Between Pretty Places: Pretty When It Speaks

Review by Bart Greenberg

BPP_0007_22 Between Pretty Places, now playing at The 13th Street Repertory Company, is an intriguing “musical ghost story” that details the frustrated lives of a family stranded in the parched ranch country of central California. Lyle (Philip Callen) and Diane (Ellen Parker) are a long married couple who are struggling financially and spiritually, dealing with a daughter (Julie Fitzpatrick) who committed suicide by hanging herself from a tree on the property. The daughter, Cherlynn, may be dead, but her spirit insists on remaining to continue her emotional battle with her parents and her sometimes loving, sometimes threatening relationship with her young daughter (Jemma Kosanke) who has been dumped on her grandparents by an absent father. Complicating matters, the local librarian and good time gal, Marge (Heather Lupton Rashe) is entertaining a job offer from a library in a distant town, and would love to take a souvenir along with her: Lyle.

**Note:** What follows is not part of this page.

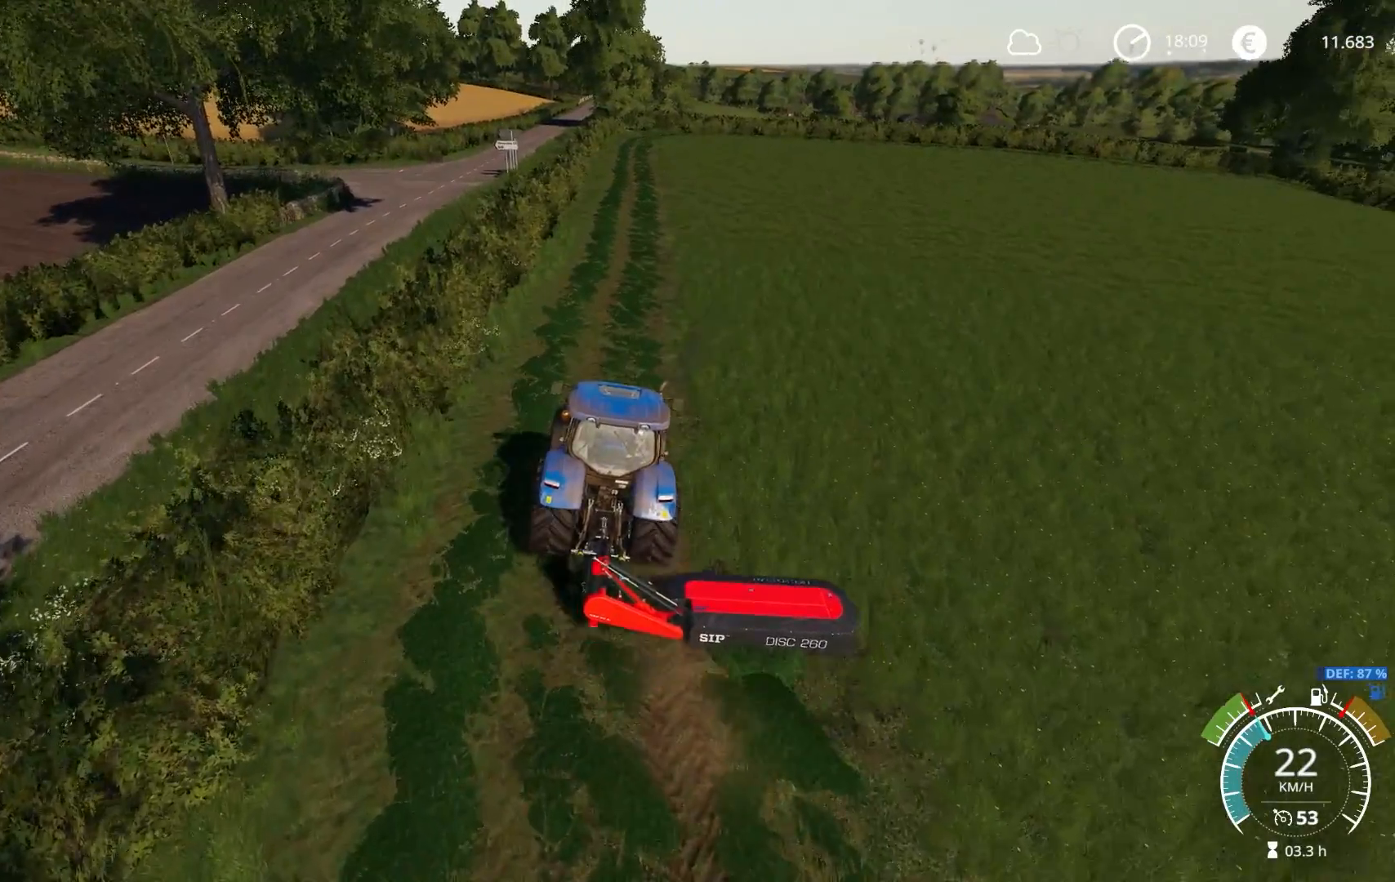
{"buttons": ["R2"], "left_stick": "center", "right_stick": "up", "events": [[100, "right_stick", "center"], [167, "left_stick", "right"], [300, "left_stick", "center"], [500, "right_stick", "up"]]}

BPP_0023_6 The cast is outstanding, with each of the performers finding compassion for their flawed characters without shying away from their flaws.Parker, a veteran of Broadway and off-Broadway, plus an Emmy winner for her long run on daytime’s Guiding Light, suggests a Mother Courage suffering from a nervous breakdown over her responsibility in the death of her daughter. Callen, brings a powerful masculinity that has been hollowed out by frustration and disappointment, still in love with his wife but needing far more than she can now offer. Fitzpatrick embodies the tricky role of the strung out dead daughter, and offers the strongest female voice on the stage. Lupton Rasche finds a lot of colors in a role that could easily turn into cliche and young Kosanke neatly handles the shifting moods of an emotionally battered child.

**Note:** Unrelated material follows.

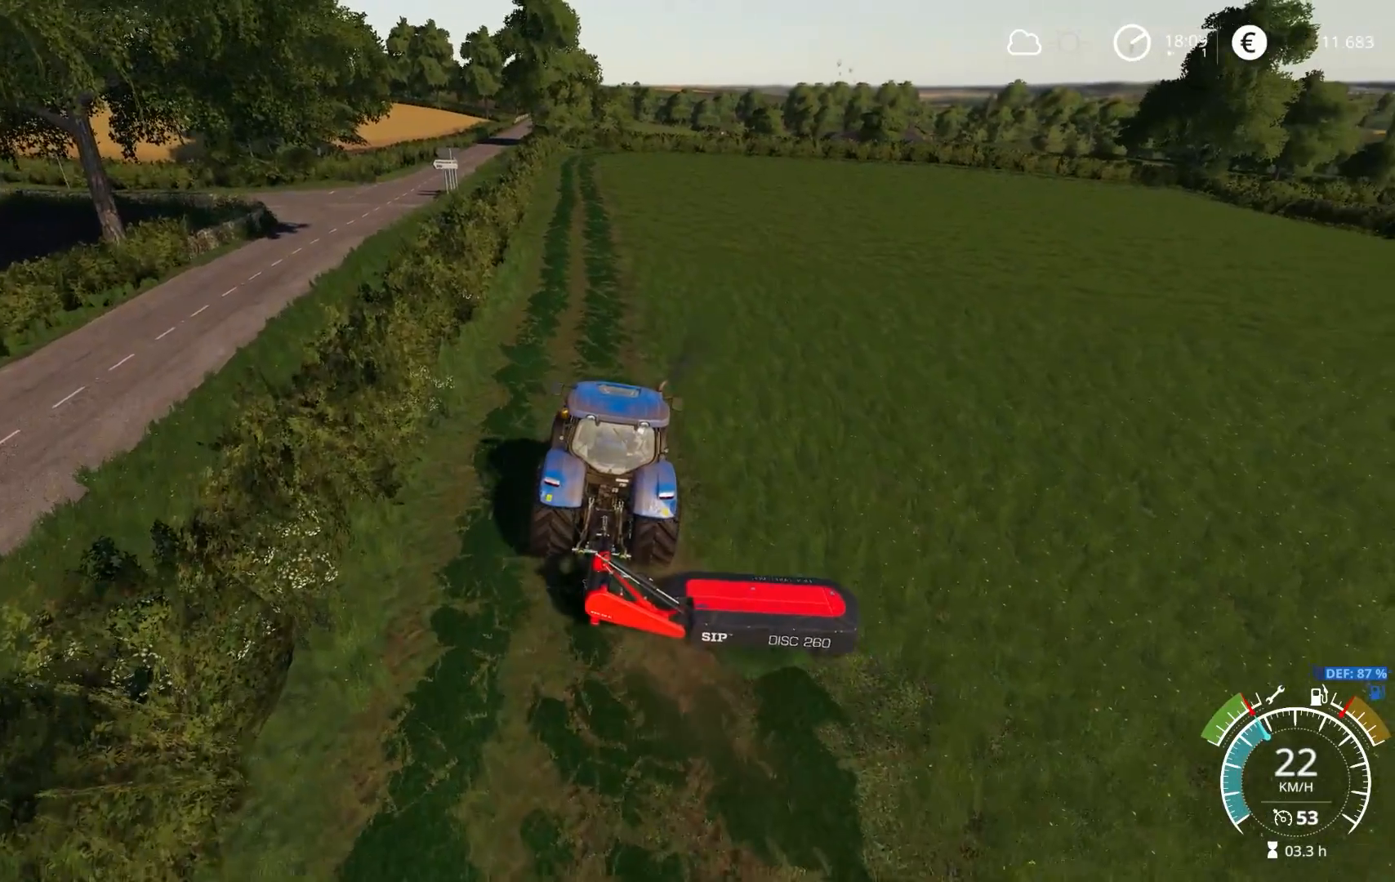
{"buttons": ["R2"], "left_stick": "center", "right_stick": "up-left", "events": [[50, "right_stick", "center"], [383, "right_stick", "up"], [483, "right_stick", "up-left"]]}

BPP_0010_19 However, there is a somewhat schizophrenic nature about the piece that is troubling. The program interestingly lists: “Play by Susan Merson” rather than book. The production does indeed feel like a straight play where songs have been dropped in. The effect is furthered by the score by Shellen Lubin (with additional music by Matthew Gandolfo) which is much stronger lyrically than melodically. The lyrics are definitely compatible with the dialogue, admirably carrying the same personalities forward. But, except for an insistent dark nursery tune and a pastiche country-western ballad, the music is rather characterless and lacks dramatic thrust. Of course, the music is not well served by the orchestral accompaniment being limited to a keyboard, no matter how admirably played by Gandolfo. These songs feel like dramatic monologues that might be better spoken than sung.

BPP_0012_17 The brief running time of the show (75 minutes) makes it feel dense and tough, as dry as the world it takes place in. There is nothing pretty here, but there is courage and resolution, and it is a place worth visiting.